FIFA U-17 World Cup: India face a severe test when they play USA in opener

Luis Norton de Matos is hoping India's work-ethic, coupled with the execution of tactics, will help them achieve a ‘respectable’ result.

Written by Mihir Vasavda | Updated: October 6, 2017 1:26 pm
fifa u-17 world cup, u-17 world cup, india u-17, india vs usa, amarjit singh, Luis Norton de Matos, football, sports news, indian express India Under-17 captain Amarjit Singh attends a press conference on the eve of the team’s match against USA in New Delhi. (Source: PTI)

Barely five days after they will play their last Group Stage match, India’s under-17 team is likely to play Qatar. This isn’t crystal ball gazing of their Round of 16 opponent at the World Cup. But as the tournament will shift gears and move into the knockout stages, India will return to doing what they’ve done for the last two years — play practice games.

Before that happens, though, the most-prepared Indian team will be put through a severe test. They have travelled across the world and played more than 100 matches in anticipation of this day. India eventually had to host the World Cup to be a part of it. And this Class of 2000 will become the first-ever Indian football team to play a World Cup — any World Cup — when they take on the USA tonight.

It’s a momentous occasion, nevertheless. On Thursday evening, just when India captain Amarjit Kiyam entered the press-briefing room, the hashtag ‘back the blue’ was trending on Twitter. Bollywood actors, cricketers and football stars were all tweeting their best wishes.

Amidst all this hype, however, the All India Football Federation (AIFF) has remained realistic about the team’s abilities. “The excitement has built up. The momentum is good and stadium will be full. Realistically, everybody realizes we are in a tough group. But nobody is looking at performance per se of the Indian national team. The coach (Luis Norton de Matos), however, is saying don’t be surprised if there are upsets,” AIFF president Praful Patel says.

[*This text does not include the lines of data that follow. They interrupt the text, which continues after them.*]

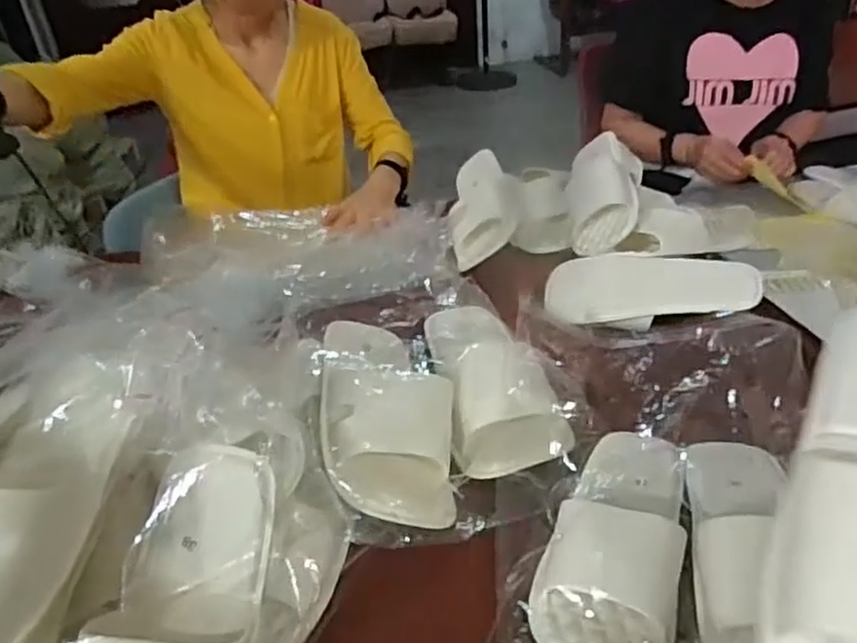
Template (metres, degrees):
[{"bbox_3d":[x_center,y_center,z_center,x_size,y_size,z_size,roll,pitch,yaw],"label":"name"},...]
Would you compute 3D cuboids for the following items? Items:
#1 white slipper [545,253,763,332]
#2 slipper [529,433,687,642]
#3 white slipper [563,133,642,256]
[{"bbox_3d":[0.255,-0.042,0.790,0.231,0.053,0.113,6,35,16],"label":"white slipper"},{"bbox_3d":[0.145,0.152,0.511,0.096,0.058,0.222,9,36,21],"label":"slipper"},{"bbox_3d":[0.238,-0.187,0.917,0.097,0.065,0.235,2,53,11],"label":"white slipper"}]

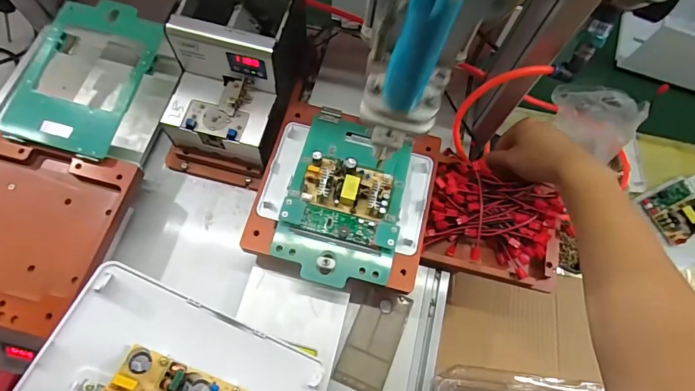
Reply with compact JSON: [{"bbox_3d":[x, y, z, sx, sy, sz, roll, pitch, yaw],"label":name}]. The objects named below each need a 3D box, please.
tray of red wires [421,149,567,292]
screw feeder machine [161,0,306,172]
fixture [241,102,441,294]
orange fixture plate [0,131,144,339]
[{"bbox_3d":[0.187,0.027,0.518,0.166,0.045,0.149,14,73,2],"label":"tray of red wires"},{"bbox_3d":[-0.137,-0.162,0.498,0.135,0.114,0.190,15,69,0],"label":"screw feeder machine"},{"bbox_3d":[-0.002,-0.004,0.475,0.197,0.036,0.202,15,69,0],"label":"fixture"},{"bbox_3d":[-0.370,0.034,0.455,0.210,0.023,0.194,15,69,0],"label":"orange fixture plate"}]

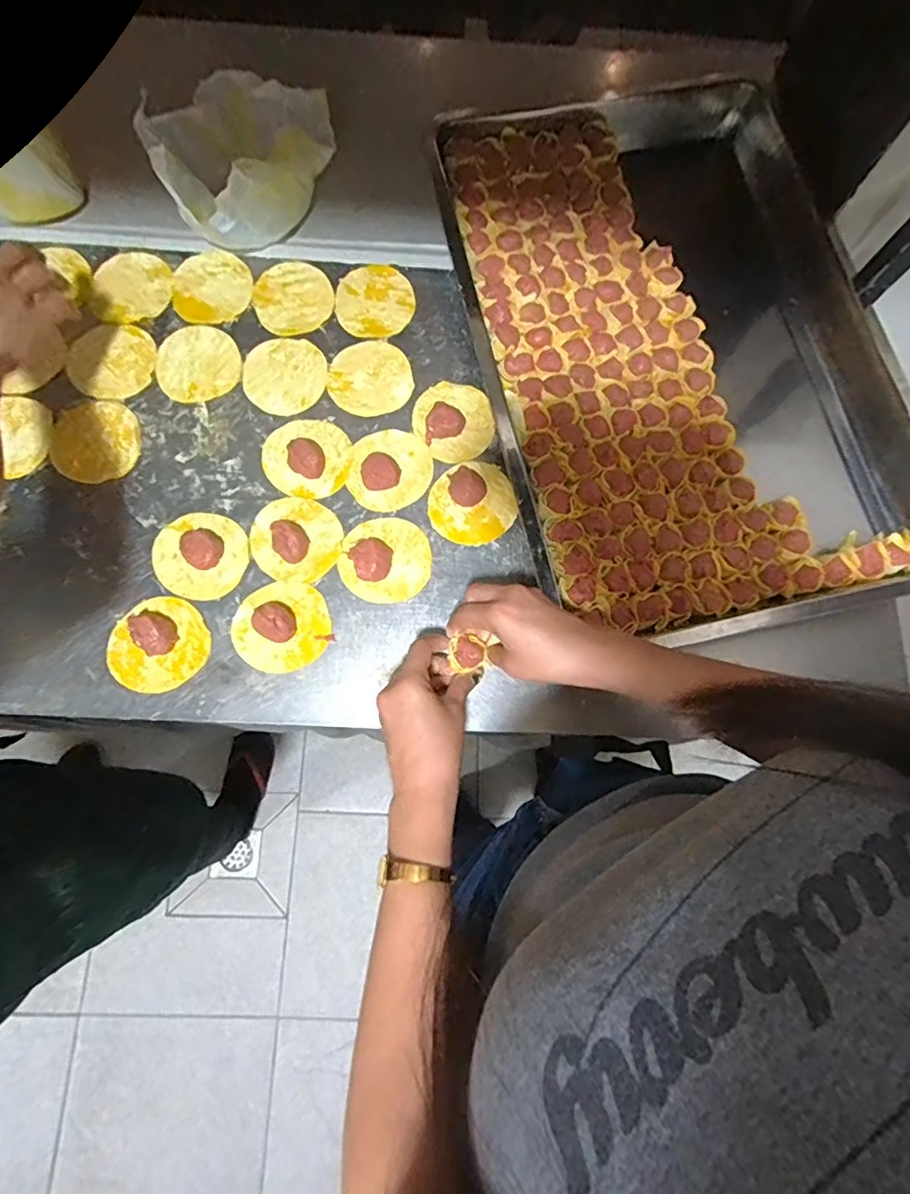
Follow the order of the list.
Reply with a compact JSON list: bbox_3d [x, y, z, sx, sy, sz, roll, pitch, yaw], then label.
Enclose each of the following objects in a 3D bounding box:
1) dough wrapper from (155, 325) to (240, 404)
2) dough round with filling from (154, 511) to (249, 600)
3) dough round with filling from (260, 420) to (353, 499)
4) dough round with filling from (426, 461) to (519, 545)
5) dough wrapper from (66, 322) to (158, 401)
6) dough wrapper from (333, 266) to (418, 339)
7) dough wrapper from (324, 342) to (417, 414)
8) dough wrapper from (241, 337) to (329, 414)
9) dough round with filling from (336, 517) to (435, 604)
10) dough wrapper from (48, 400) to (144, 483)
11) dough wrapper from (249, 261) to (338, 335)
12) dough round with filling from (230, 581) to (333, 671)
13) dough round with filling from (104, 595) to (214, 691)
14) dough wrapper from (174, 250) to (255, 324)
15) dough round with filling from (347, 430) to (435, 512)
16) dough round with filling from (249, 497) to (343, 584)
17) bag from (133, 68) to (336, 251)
[{"bbox_3d":[-0.259,-0.236,0.562,0.081,0.004,0.083,0,77,-1],"label":"dough wrapper"},{"bbox_3d":[-0.235,-0.041,0.509,0.085,0.018,0.079,0,77,-1],"label":"dough round with filling"},{"bbox_3d":[-0.146,-0.138,0.537,0.080,0.019,0.079,0,77,-1],"label":"dough round with filling"},{"bbox_3d":[0.017,-0.091,0.532,0.083,0.017,0.079,0,77,-1],"label":"dough round with filling"},{"bbox_3d":[-0.340,-0.236,0.555,0.083,0.004,0.081,0,77,-1],"label":"dough wrapper"},{"bbox_3d":[-0.084,-0.312,0.587,0.080,0.004,0.087,7,77,1],"label":"dough wrapper"},{"bbox_3d":[-0.086,-0.222,0.564,0.082,0.004,0.078,0,77,-1],"label":"dough wrapper"},{"bbox_3d":[-0.172,-0.225,0.564,0.084,0.004,0.081,0,77,-1],"label":"dough wrapper"},{"bbox_3d":[-0.064,-0.037,0.513,0.082,0.021,0.083,0,77,-1],"label":"dough round with filling"},{"bbox_3d":[-0.343,-0.150,0.536,0.080,0.004,0.082,3,77,0],"label":"dough wrapper"},{"bbox_3d":[-0.170,-0.314,0.583,0.083,0.004,0.085,0,77,-1],"label":"dough wrapper"},{"bbox_3d":[-0.156,0.025,0.494,0.084,0.023,0.079,0,77,-1],"label":"dough round with filling"},{"bbox_3d":[-0.262,0.042,0.486,0.083,0.023,0.076,0,77,-1],"label":"dough round with filling"},{"bbox_3d":[-0.253,-0.325,0.582,0.080,0.004,0.085,0,77,-1],"label":"dough wrapper"},{"bbox_3d":[-0.062,-0.125,0.537,0.076,0.020,0.085,9,77,1],"label":"dough round with filling"},{"bbox_3d":[-0.150,-0.057,0.514,0.083,0.023,0.078,0,77,-1],"label":"dough round with filling"},{"bbox_3d":[-0.210,-0.453,0.570,0.176,0.086,0.149,-23,79,-6],"label":"bag"}]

Patel had a wry smile on his face when he finished his last sentence. The parameters for success, in India’s case, are vague. A goal? A draw? A defeat margin of two or less goals? A win, even Patel knows, is taking it a bit too far.

Past record

India played the USA at the AIFF Youth Cup in Goa last year. USA won that match 4-0, their superior physique and technique proving too much for India to handle. It could have been more had they capitalised on their chances.

“But this doesn’t matter. When we played India last year, there were 40 people watching. On Friday, I am told there will be 40,000. To play with so many people cheering for you, the adrenaline rush really helps,” USA coach John Hackworth says.

Adrenaline is something India are banking on, as well. The blaring of vuvuzelas and a packed stadium was a crucial factor that earned South Africa the 1-1 draw against much-superior Mexico in the opening match of the 2010 World Cup. If Rahim Ali does a Siphiwe Tshabalala, that’ll perhaps qualify as an ‘upset’.

But he’ll be up against a goalkeeper, CJ Dos Santos, who is with Benfica and a defender (Sergino Dest) who plays for Ajax youth team — and they aren’t even USA’s best players. They have come to Delhi with one of their most talented U-17 squads.

Striker Josh Sargant has already played a World Cup, the Under-20 one in South Korea earlier. His performances there were so good that he is now being chased by several European clubs. Werder Bremen, reportedly, are close to signing him. His teammate Timothy Weah, a striker, is already with PSG youth team.

Even though they have a squad brimming with such talent, USA are not the favourites. That tag belongs to Brazil or Ghana, also in India’s group, and Mexico, who are widely regarded as the underdogs. Spain possess midfielders with most flair while Germany are here with perhaps one of the best strike-force.

USA will be keen to make a statement. A big win against the hosts in their opening match would sound out a warning for the rest. There are up against a team that doesn’t have a player in Europe. These are children of tailors and fishermen who are nowhere on the radar of the foreign clubs. But Hackworth regards India as the ‘hardest-working’ team he has faced in the last two years.

De Matos is hoping his team’s work-ethic, coupled with the execution of tactics, will help them achieve a ‘respectable’ result. Not surprisingly, India will be adopting a defensive mindset and try to hit USA on the counter. “We know we have a small percentage of winning against the US but you never know what will happen in a game of football,” De Matos says. “We will prepare well for this small percentage and try to make these small possibilities count.”

But Patel and the AIFF are not getting drawn into the hype. “As long as they give us spirited performance, that’s more than what the people are looking,” Patel says.